抜粋:
▼▼▼

太田述正コラム#11500(2020.8.28)
<高橋昌明『武士の日本史 序・第二章以下』を読む(その47)>(2020.11.19公開)

 「・・・少し前まで、歴史研究者は、戦前の軍国主義への反発から、戦争の研究に関心が薄い、というよりそれを忌避する傾向にあった。・・・

⇒論理的には自分自身もそうだったと告白している、と受け止め、一応、高橋に敬意を表しておきましょう。(太田)

 明治22年(1889)から大正13年(1924)にかけておこなわれた編さん事業の成果である・・・『日本戦史』<(注131)>全13巻・・・は古いものだが、当時なりに史料を網羅して、戦国期の著名な合戦のほとんどを詳述している。

 (注131)「国立国会図書館デジタルコレクション」に収録されており、誰でも無料で読むことができる。
https://shibayan1954.com/degital-library/ndl/sanbouhonbu/

 だから、最近まで戦国合戦の叙述は、好むと好まざるにかかわらず、歴史小説家はもちろん歴史研究者も、これに頼るのが常であった。
 この・・・編さんと刊行の事業主体は・・・陸軍の参謀本部であり、推進力になったのは、参謀次長川上操六<(コラム#9902、9966、10042、10618、10705)>(そうろく)だった。・・・
 川上のドイツ留学・・・は、<明治20年>4月中旬から翌年3月まで続き、戦術関係を学び終わると、週2回「古来戦術の沿革」の講義を受けた。
 その経験が本格的な戦史編さんへの意欲とな<った>・・・と思われる。・・・
 参謀本部の概念は、ナポレオン王国において成立した<のだが、>プロイセンでは1816年に、歴史学者に替わって公式の戦史編さんに取り組む戦史課が<その>部内に創設され、古今のあらゆる戦争を研究することになっていた。・・・
 <日本の参謀本部において、>編集・執筆の中心となったのは横井忠直であった。

▲▲▲

やること:
#1 コラムによれば、参謀本部で『日本戦史』の編集・執筆の中心となったのは誰か。
#2 『日本戦史』を扱うコラムを、最後の文のあとから書き継げ。
リストはここでは使わない。

抽出レコード:
▼▼▼

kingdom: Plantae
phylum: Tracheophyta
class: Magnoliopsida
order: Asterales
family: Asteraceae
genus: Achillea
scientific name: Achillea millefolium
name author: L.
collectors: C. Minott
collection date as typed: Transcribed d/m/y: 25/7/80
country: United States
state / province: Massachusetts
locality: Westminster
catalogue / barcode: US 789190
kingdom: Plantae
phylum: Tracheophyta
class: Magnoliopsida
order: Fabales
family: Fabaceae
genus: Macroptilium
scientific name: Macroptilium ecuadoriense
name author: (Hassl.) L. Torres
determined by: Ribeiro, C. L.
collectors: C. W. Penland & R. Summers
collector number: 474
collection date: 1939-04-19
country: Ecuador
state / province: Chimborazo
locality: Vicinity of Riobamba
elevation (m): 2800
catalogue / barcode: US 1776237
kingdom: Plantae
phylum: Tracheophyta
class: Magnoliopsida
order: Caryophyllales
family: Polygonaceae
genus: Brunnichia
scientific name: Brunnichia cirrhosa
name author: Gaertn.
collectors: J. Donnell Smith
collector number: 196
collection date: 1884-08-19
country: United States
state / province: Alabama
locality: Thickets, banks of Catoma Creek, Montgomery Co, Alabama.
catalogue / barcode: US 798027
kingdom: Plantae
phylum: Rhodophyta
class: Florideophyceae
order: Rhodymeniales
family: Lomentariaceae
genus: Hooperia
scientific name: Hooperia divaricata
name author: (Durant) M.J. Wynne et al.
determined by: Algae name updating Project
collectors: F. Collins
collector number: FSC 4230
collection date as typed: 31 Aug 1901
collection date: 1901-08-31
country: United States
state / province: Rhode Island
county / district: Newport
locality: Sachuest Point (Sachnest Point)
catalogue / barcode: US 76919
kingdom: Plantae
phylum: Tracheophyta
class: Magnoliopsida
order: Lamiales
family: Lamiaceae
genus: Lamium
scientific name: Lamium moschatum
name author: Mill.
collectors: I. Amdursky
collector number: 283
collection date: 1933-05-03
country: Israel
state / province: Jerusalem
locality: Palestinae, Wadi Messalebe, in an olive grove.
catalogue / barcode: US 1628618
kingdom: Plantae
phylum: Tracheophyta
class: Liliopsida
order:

▲▲▲

解答:
#1 横井忠直

#2
 彼は・・・1845<年に>豊前の儒医の家に生まれ、漢学塾で学んだ。
 明治3年(1870)京都府に出仕し学務課長に抜擢される。
 13年友人の勧誘で上京、推薦で陸軍省御用掛(ごようがかり)、15年参謀本部課僚に補され、17年陸軍大学校教授を兼任、23年陸軍編修に任ぜられている。
 古戦史の編修をもっぱらにする傍ら、西南・日清・日露の戦史編さんにも関与した。
 明治43年(1910)官を辞めたが、なお編修の事務を嘱託され、執筆をつづけた。
 大正5年(1916)没。・・・
 川上<は、>・・・「兵学によくあてはまるよう記述しようとしたが、当時の歴史書は今まで一度も今日さし迫って必要な条項を詳しく記録していない。そのため細大漏らさず詳しく、終始が整った戦史を修するに役に立たな」かった、にもかかわらず、手段を尽くして「この書を編」したと述べている・・・。・・・

⇒川上操六は重大な過ちを犯した、と言わざるをえません。
 武士の家の出身でもなければ、戦闘経験もなく、軍事の勉強は陸軍官吏として勤務の傍らでの読書と耳学問だけで、歴史学すら身に着けていない、という横井忠直のような人物に日本の安土桃山時代~江戸時代初期の戦史を執筆させたとは、絶句させられます。
 川上は、戦史編さんに必要な史料が存在しない、と言っていますが、そんな贅沢なことを言う以前に、こんな手抜きをしているようでは、川上を始めとする、当時の帝国陸軍の上層部には、まともな戦史を編さんする意欲も能力もなかった、と、断ぜざるをえません。
 「<明治>22年3月から31年まで<の>・・・2度目の次長就任まで,参謀本部は陸軍省の1局に似た位置にあり,常設の定員さえなかったが,26年の条例改正により定員を確保し,所管事項および権限を大幅に拡張し陸軍省に並列する機関になった。」
https://kotobank.jp/word/%E5%B7%9D%E4%B8%8A%E6%93%8D%E5%85%AD-48194
という背景があったわけですが、せめて、川上は、戦史編さんは、明治26年以降に、定員としかるべき人材を確保してから始めてしかるべきだったのです。(太田)
 
 <結局のところ、>筆者は『日本戦史』を近代軍人の眼による擬古物語と考える。
 背景には、日本では近代史学のゆりかご時代に、大局観を有した軍事史が根づかなかったこと、外征戦争を志向する軍隊への転換が進むなかで、反対する陸軍反主流派を押えこむ動きの一環として軍人が自由な兵学研究をするのを禁じたこと、戦史といえば戦術と精神力に偏した戦闘戦史としてしか理解できなかった軍人世界の形成があった。」(222~224、226)

⇒「反対する陸軍反主流派を押えこむ動きの一環として軍人が自由な兵学研究をするのを禁じた」に典拠を付す必要は絶対的ですが、見当たりません。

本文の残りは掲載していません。